[AVAILABLE RECORDS — start]

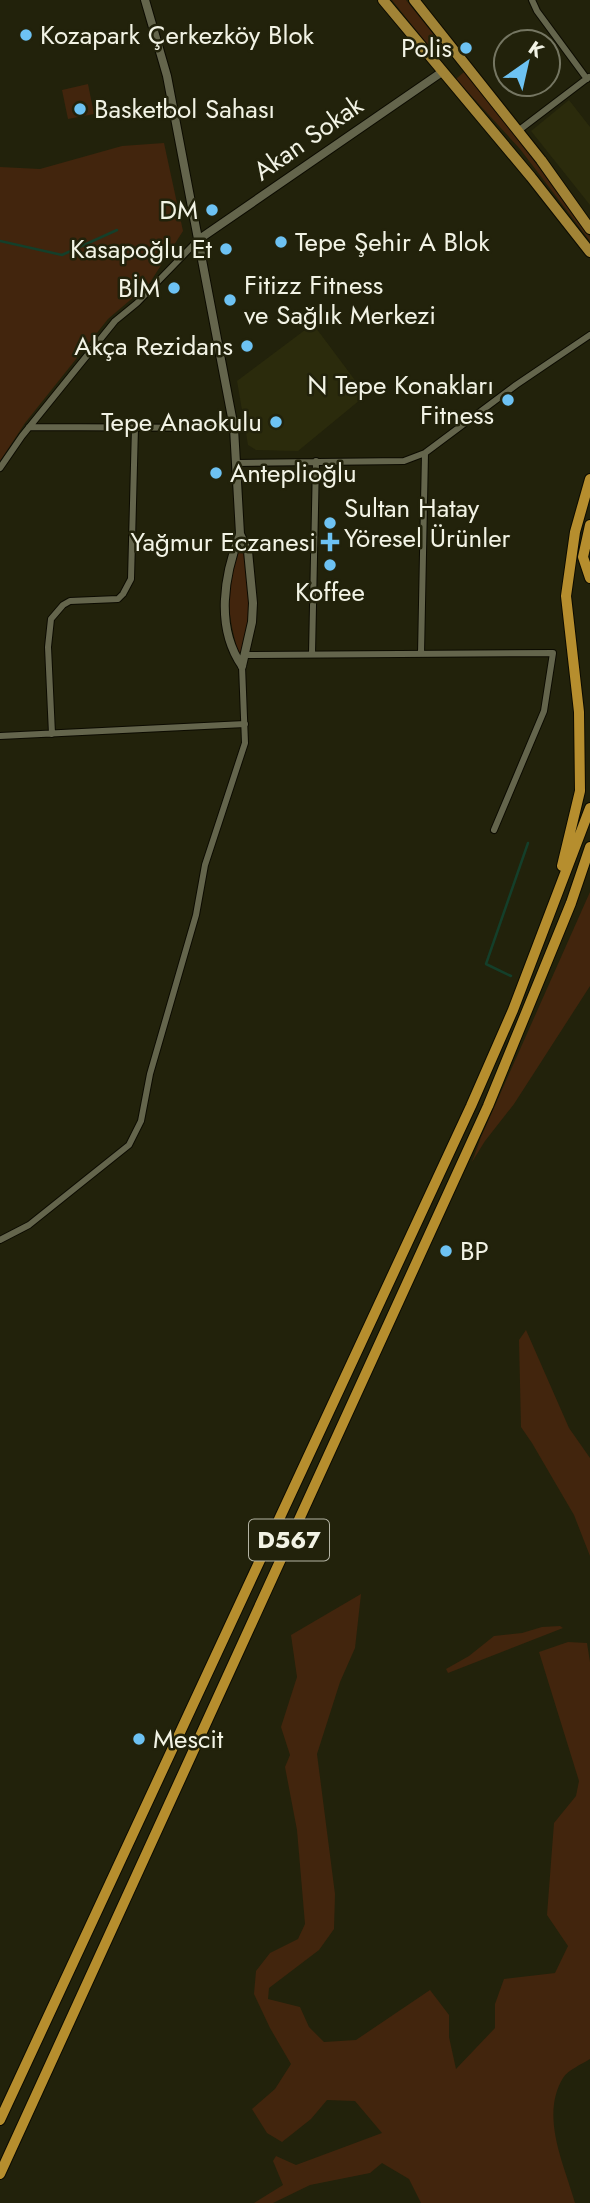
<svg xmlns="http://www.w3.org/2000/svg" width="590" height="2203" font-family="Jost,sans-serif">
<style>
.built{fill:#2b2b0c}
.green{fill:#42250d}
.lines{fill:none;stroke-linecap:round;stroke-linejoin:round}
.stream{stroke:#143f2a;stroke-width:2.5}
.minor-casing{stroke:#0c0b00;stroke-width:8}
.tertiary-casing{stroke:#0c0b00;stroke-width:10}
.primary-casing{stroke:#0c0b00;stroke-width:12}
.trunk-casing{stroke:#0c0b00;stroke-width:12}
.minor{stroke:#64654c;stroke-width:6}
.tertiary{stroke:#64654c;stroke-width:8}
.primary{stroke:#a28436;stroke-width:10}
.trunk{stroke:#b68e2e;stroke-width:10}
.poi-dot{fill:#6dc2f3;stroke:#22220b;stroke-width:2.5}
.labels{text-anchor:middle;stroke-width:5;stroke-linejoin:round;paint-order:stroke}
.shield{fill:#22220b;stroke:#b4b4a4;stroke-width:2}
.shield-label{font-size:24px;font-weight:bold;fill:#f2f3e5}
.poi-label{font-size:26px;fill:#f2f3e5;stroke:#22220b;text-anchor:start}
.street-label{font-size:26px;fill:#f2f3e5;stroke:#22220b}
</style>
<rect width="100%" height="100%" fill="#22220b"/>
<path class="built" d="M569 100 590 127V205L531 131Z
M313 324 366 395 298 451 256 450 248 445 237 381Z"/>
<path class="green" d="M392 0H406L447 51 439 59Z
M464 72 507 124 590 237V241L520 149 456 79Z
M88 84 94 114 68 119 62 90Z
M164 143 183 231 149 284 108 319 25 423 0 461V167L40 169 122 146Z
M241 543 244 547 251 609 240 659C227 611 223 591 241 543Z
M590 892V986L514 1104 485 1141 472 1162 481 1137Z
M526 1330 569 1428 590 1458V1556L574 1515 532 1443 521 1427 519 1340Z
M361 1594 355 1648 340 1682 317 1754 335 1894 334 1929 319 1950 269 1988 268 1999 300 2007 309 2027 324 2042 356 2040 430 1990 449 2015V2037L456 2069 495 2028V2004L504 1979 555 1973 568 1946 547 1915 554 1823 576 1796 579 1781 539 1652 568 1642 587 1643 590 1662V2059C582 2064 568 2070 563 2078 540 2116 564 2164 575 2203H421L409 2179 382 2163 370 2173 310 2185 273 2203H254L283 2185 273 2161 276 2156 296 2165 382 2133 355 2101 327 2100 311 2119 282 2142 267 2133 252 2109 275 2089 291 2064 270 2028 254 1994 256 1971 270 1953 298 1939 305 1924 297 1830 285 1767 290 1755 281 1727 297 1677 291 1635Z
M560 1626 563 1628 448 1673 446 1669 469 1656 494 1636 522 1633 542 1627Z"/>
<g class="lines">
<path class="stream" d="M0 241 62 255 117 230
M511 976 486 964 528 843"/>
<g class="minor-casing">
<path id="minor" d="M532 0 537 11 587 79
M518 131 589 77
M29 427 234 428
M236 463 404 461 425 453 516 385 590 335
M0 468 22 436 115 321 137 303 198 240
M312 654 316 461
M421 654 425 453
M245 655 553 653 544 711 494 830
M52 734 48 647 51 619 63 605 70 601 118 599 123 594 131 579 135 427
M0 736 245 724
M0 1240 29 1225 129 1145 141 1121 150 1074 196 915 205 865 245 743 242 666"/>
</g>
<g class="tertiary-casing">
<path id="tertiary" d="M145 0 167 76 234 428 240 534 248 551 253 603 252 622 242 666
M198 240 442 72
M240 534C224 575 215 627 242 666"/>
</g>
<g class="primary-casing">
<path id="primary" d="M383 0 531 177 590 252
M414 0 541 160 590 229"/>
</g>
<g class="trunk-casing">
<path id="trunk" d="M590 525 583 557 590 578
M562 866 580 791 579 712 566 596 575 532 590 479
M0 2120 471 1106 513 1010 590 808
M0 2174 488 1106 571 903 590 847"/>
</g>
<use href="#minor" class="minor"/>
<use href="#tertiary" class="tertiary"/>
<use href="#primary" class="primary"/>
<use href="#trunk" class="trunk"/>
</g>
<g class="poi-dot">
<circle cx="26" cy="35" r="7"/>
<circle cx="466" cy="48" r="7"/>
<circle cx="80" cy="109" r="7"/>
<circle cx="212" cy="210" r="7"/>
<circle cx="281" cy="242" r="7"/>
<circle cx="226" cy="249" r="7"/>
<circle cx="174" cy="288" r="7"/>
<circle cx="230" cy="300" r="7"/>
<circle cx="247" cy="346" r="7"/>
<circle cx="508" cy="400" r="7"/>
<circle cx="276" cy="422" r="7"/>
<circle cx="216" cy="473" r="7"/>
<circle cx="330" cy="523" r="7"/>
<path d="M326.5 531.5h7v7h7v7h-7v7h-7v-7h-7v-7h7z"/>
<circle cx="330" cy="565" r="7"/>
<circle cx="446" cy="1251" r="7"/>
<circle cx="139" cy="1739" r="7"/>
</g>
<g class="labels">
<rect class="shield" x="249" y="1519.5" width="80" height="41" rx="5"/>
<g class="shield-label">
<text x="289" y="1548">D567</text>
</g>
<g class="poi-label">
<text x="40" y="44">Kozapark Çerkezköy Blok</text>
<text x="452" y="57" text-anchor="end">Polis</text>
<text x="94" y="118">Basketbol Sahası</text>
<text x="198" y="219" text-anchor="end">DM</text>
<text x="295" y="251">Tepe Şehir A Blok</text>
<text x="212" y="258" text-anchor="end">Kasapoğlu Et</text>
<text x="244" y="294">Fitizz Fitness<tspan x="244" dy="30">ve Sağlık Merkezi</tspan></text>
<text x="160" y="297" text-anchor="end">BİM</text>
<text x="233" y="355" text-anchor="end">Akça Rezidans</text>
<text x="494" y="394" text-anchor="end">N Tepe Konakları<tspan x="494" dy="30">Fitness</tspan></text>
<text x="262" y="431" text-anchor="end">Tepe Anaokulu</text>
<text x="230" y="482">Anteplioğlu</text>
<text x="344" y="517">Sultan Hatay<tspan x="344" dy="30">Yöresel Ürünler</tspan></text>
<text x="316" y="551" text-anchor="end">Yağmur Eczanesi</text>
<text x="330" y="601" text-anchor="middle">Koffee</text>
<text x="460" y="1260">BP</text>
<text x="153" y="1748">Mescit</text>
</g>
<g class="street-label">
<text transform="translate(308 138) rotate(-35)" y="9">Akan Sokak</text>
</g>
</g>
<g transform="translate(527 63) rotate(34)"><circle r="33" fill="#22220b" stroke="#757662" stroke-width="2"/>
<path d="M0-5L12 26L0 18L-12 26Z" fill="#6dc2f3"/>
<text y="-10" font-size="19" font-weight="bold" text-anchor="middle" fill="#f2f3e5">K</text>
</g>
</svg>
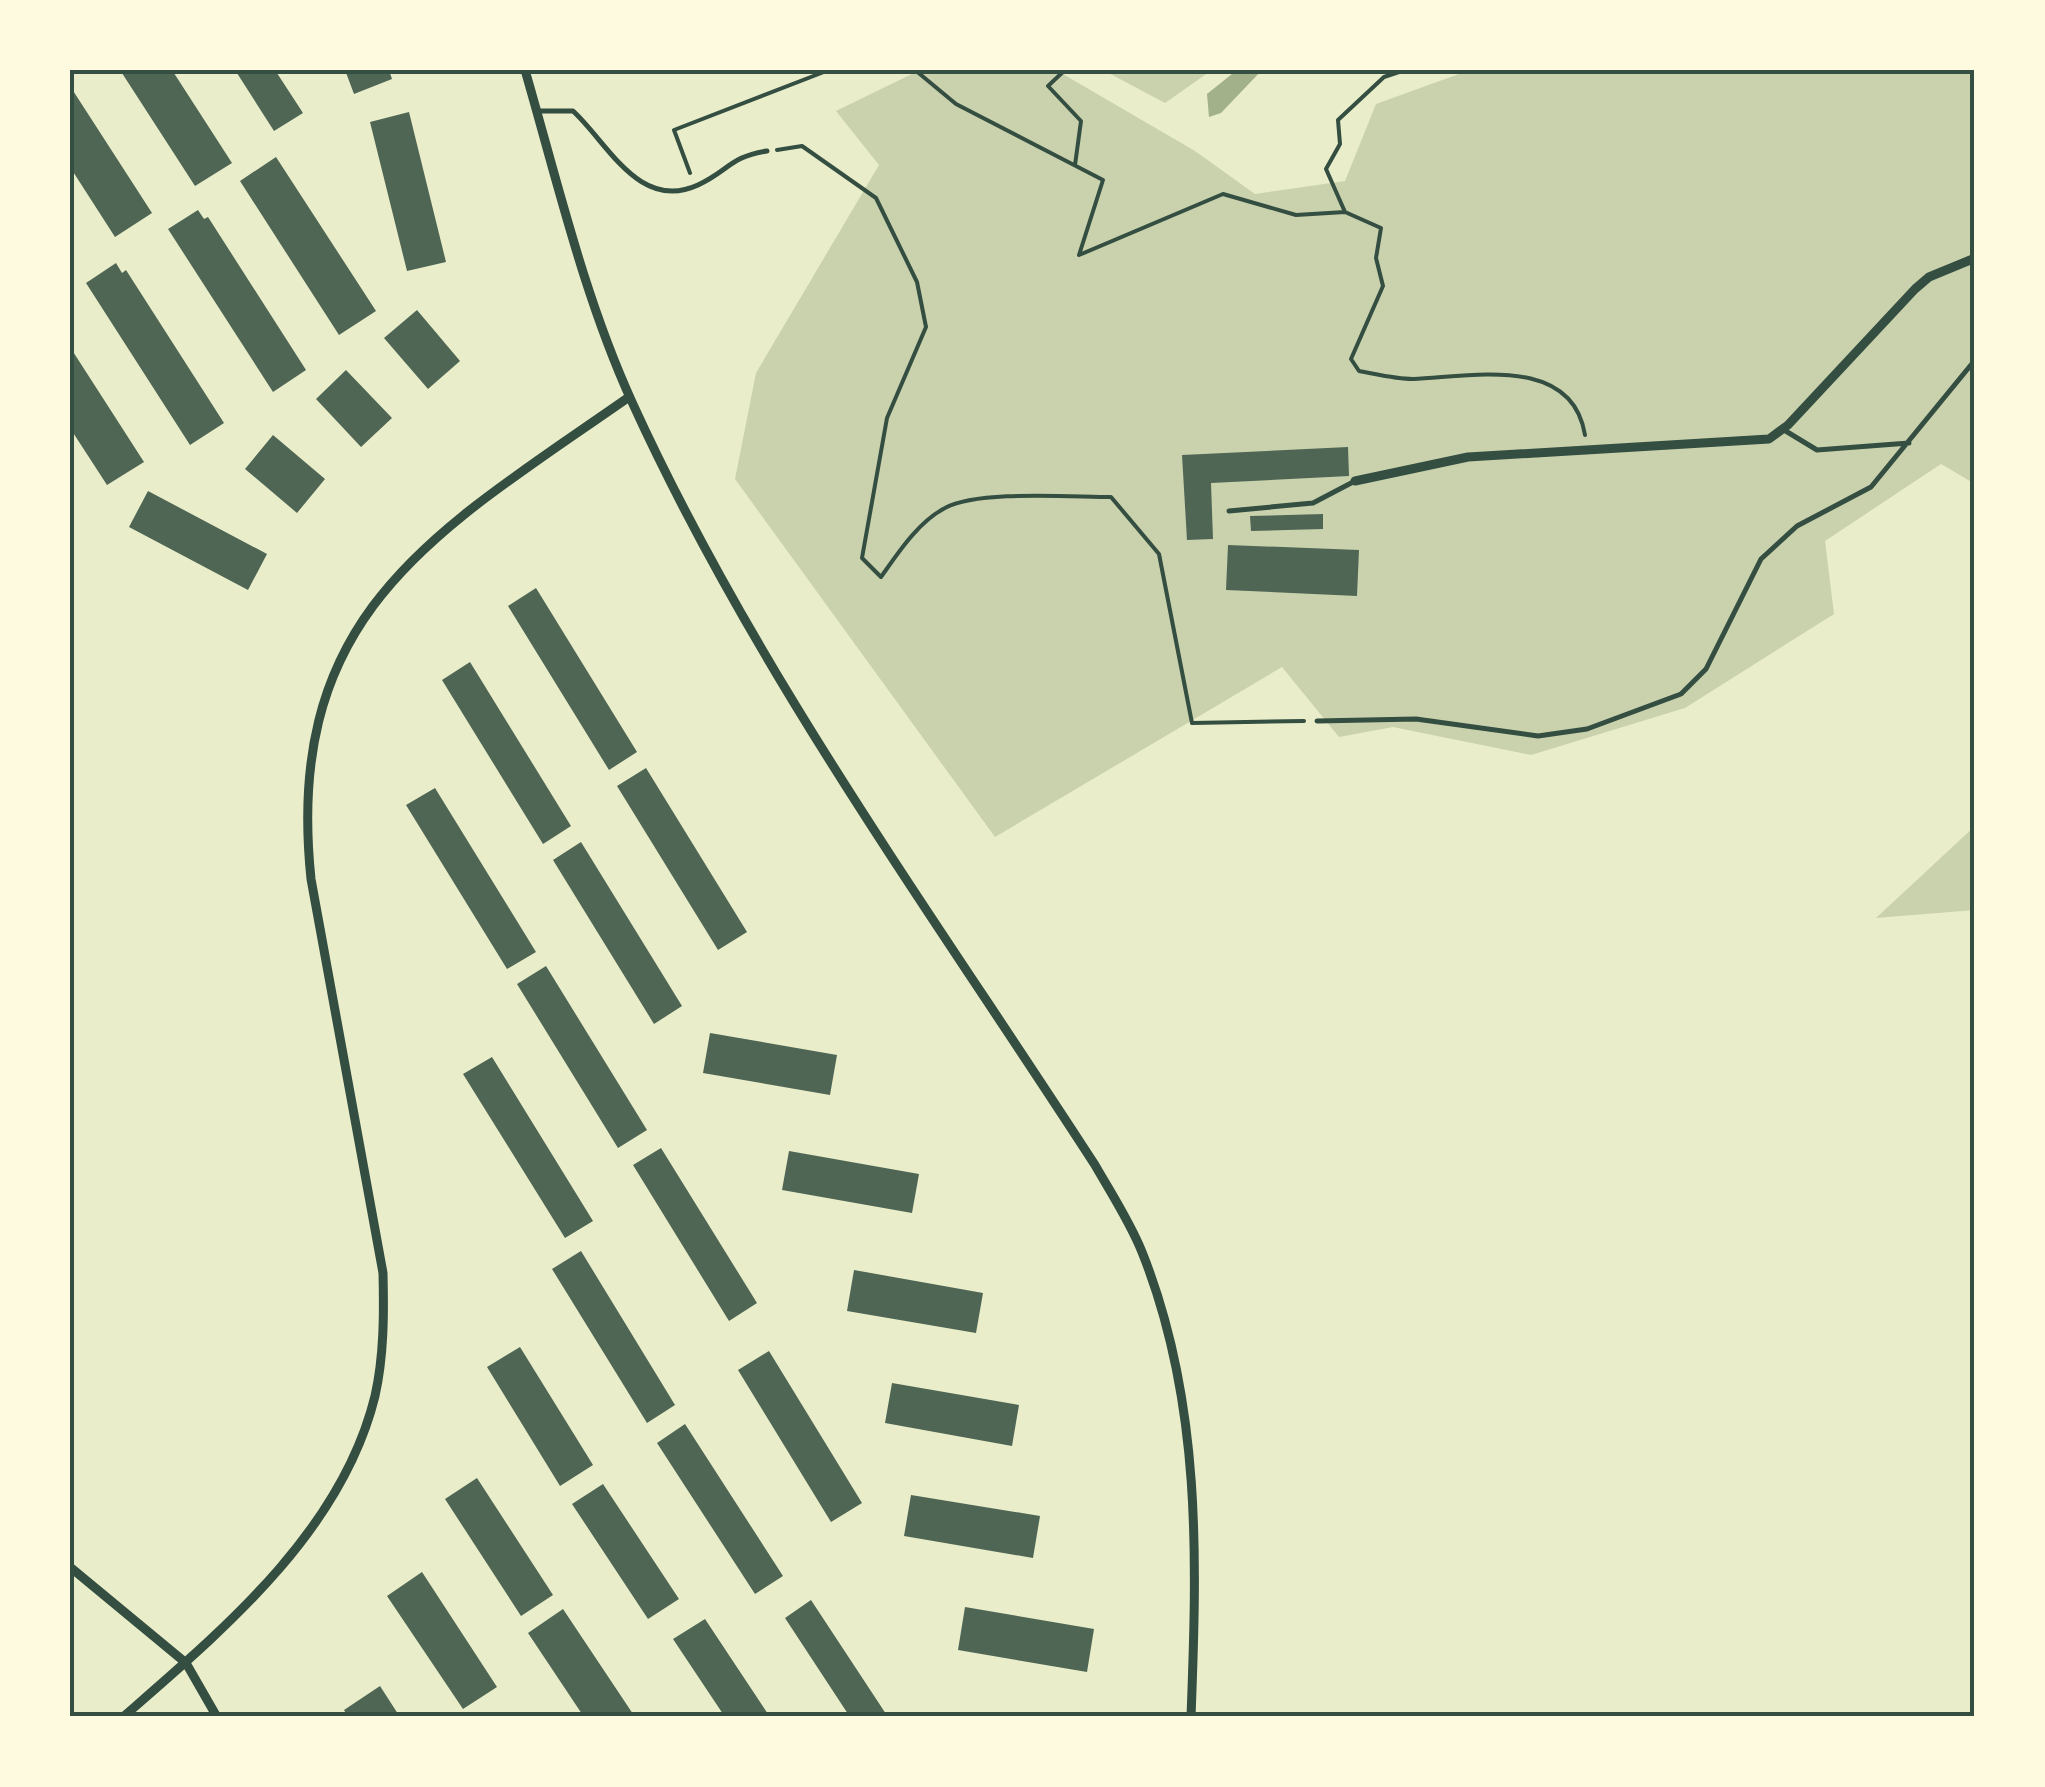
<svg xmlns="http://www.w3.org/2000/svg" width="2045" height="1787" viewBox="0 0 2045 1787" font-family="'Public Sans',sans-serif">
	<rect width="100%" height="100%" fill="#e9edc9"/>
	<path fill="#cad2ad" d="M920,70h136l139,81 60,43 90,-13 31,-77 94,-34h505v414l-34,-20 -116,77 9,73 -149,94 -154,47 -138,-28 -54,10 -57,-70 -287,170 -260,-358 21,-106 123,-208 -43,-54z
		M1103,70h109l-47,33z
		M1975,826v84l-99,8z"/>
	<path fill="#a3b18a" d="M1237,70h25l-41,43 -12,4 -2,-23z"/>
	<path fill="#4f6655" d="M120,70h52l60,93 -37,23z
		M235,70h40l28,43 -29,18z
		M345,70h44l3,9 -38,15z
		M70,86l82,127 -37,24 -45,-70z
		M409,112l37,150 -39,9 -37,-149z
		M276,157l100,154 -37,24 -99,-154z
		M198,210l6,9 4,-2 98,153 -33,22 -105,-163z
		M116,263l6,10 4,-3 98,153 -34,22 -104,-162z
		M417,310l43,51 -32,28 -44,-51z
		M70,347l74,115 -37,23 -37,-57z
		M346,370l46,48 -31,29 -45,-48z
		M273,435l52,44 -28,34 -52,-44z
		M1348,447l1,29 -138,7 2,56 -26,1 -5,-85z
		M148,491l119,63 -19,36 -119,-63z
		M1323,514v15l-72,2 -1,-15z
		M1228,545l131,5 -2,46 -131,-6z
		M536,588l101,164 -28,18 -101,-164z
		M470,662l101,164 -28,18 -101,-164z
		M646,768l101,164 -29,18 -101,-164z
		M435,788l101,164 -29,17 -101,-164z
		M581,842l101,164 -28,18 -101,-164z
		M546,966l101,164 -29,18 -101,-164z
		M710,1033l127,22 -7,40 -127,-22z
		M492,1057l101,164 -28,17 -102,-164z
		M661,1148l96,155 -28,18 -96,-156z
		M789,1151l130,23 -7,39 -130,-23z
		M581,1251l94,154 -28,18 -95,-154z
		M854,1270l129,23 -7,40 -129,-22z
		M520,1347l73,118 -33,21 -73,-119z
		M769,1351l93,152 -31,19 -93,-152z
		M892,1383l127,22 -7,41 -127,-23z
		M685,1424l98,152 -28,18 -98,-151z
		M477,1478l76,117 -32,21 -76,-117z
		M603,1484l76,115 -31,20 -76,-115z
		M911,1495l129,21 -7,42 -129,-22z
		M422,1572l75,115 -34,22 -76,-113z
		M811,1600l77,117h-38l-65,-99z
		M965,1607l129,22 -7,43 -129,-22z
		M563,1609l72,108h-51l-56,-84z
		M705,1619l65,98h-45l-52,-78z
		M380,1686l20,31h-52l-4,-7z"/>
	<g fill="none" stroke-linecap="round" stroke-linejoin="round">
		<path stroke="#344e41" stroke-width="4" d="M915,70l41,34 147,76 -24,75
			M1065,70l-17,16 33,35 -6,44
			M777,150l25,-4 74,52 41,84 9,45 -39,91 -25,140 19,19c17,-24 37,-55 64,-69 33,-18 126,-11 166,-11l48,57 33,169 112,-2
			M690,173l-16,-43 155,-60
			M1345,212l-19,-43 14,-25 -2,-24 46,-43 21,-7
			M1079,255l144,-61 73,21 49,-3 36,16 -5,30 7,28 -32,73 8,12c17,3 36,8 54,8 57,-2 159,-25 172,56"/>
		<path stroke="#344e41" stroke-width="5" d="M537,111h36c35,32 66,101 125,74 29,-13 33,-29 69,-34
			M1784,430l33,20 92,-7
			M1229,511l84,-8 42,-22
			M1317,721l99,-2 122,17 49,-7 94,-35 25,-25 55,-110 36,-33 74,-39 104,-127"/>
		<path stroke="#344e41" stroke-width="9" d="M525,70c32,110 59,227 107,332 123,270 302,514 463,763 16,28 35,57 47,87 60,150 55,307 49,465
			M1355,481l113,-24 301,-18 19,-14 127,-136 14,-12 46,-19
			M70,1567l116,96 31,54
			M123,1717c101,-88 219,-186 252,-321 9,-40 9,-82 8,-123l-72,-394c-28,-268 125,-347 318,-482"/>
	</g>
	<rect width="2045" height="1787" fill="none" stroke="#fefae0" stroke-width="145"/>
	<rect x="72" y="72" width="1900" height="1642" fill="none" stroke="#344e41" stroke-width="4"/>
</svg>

[AVAILABLE RECORDS — finish]

* **THE TASK**:
Gather every line from the listing above in which the word "trunk" appears.

* **RESPONSE**:
.trunk-casing{stroke:#0c0b00;stroke-width:12}
.trunk{stroke:#b68e2e;stroke-width:10}
<g class="trunk-casing">
<path id="trunk" d="M590 525 583 557 590 578
<use href="#trunk" class="trunk"/>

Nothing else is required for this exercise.